Moreover, war with the United States would leave the regime vulnerable to its restive population, a majority of whom are unwilling to fight for the Islamic Republic’s survival, and a sizable minority of whom might seize the opportunity to collaborate with the Americans or to seek to overthrow the regime. Besides ample evidence of the mullahs’ unpopularity with their subjects, we also know that a significant number of Iranians—some of whom no doubt occupy important government or military positions—have cooperated with the Mossad.

Those who believe that sanctions can convince Iran to give up its nuclear program need to grapple with the fact that economic pressure did not stop North Korea from becoming a nuclear-armed state. Decision-makers within totalitarian regimes like the Islamic Republic have three main incentives, which are not mutually exclusive, but are quite different from those of democratic politicians. First, they are concerned for their personal wealth, which can be reduced by sanctions, but not significantly enough to convince them to deviate from those policies that, they believe, will ensure the survival of the regime that made them rich in the first place. Second, they are ideologically motivated. The sincere believers inside Iran’s clerical class are not as concerned with the material and earthly wellbeing of their subjects as much as they are with getting them into heaven, even if they have to do so by force.

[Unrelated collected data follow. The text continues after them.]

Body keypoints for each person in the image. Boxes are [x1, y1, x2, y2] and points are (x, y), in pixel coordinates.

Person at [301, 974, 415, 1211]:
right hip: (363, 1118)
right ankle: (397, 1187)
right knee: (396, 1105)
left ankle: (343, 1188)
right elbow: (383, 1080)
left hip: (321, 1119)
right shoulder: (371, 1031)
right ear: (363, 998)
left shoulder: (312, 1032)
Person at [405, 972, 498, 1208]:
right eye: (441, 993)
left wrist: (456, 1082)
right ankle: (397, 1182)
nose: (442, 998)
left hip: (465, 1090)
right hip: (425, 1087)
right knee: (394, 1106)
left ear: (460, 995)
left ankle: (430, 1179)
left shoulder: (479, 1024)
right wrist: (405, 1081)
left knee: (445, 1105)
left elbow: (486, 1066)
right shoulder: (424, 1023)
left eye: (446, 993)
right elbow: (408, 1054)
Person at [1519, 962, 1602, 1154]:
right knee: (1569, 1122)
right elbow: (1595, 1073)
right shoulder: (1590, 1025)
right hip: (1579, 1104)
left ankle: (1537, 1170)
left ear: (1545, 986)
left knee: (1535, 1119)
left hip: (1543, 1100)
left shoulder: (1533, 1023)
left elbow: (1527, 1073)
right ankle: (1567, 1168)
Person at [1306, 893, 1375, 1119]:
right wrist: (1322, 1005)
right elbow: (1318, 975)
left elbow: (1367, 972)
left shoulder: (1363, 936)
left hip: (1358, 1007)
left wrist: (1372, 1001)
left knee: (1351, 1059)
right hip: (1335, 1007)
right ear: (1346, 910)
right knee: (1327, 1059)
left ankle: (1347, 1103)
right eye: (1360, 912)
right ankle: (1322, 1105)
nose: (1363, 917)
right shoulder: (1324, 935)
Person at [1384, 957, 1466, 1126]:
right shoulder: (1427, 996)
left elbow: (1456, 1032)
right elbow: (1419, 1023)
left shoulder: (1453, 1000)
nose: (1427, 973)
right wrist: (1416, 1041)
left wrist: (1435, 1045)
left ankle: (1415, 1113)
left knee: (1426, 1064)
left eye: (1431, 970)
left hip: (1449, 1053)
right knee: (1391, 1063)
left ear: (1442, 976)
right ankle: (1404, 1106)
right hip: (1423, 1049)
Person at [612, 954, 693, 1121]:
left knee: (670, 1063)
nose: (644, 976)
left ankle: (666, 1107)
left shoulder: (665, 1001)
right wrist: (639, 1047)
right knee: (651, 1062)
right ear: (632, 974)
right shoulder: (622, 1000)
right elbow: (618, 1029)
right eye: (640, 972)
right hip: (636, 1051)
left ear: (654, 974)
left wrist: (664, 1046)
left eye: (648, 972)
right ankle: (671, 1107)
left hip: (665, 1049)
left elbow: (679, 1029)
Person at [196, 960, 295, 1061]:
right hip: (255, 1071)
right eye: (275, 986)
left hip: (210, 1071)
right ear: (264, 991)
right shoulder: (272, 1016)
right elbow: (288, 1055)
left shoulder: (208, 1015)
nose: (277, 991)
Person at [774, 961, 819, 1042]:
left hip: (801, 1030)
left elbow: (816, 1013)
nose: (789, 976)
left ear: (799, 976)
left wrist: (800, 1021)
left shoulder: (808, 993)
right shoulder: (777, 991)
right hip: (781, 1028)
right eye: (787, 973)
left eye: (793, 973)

Lastly, and most importantly, Iran’s rulers are motivated by survival—not just the regime’s but their own and that of their families. Calls for the execution of senior leaders are rampant on Farsi social media. To avoid detection, users have adopted “streetlamps” as a codeword, a reference to the lynching of the shah’s security forces from streetlamps after the 1979 revolution. The regime and its decision-makers know that the fall of the Islamic Republic would spell the end of their individual lives, and nuclear weapons seem to be the only way out. No amount of economic pressure is enough to make them crack.